The Choctaw County Geological Society says that most of the early Choctaw settlers were farmers, but forestry later became the leading source of economic growth in the county.
The Tombigbee River was first used for trade before the railroad was finished in 1912. The geological society affirms that this railroad went from north to south, but the railroad that I’m most familiar with went from east to west, cutting through the Findley fields. The Meridian & Bigbee train system was chugging down these tracks by the time I was around. I liked the sound of its shortened name: M & B.
There was a sawmill about a half-mile from our farm—the Gihon Springs Sawmill. My Uncle Gene worked there.
I used to like watching the empty boxcars being filled with sawdust, which would be taken to the nearest paper mill.
A long shoot was attached to the sawmill and hovered high above one of the tracks. A boxcar would be waiting below while the shoot released cascades of yellow sawdust, until the boxcar was filled.
The sawmill had what everyone called a “whistle” that called the workers in to work. I think it blew at lunch and at quitting time, too.

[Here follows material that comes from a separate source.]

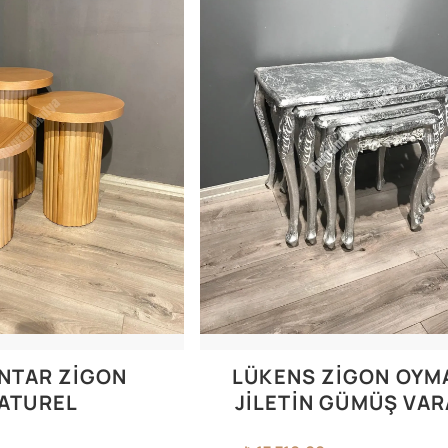
NTAR ZIGON
LÜKENS ZİGON OYM
ATUREL
JİLETİN GÜMÜŞ VA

Our store and house was a half-mile away, but we could still hear the wailing of the sawmill whistle. It was low and high-pitched at the same time. Mournful. The closest thing I’ve ever heard to it is my tea kettle when the steam builds up in it.
Once in the middle of the night, when I was a pre-teen, that whistle woke me from my dreams. It was too early for the workers to be called in to work. There was a fire….But that story will have to wait for another day.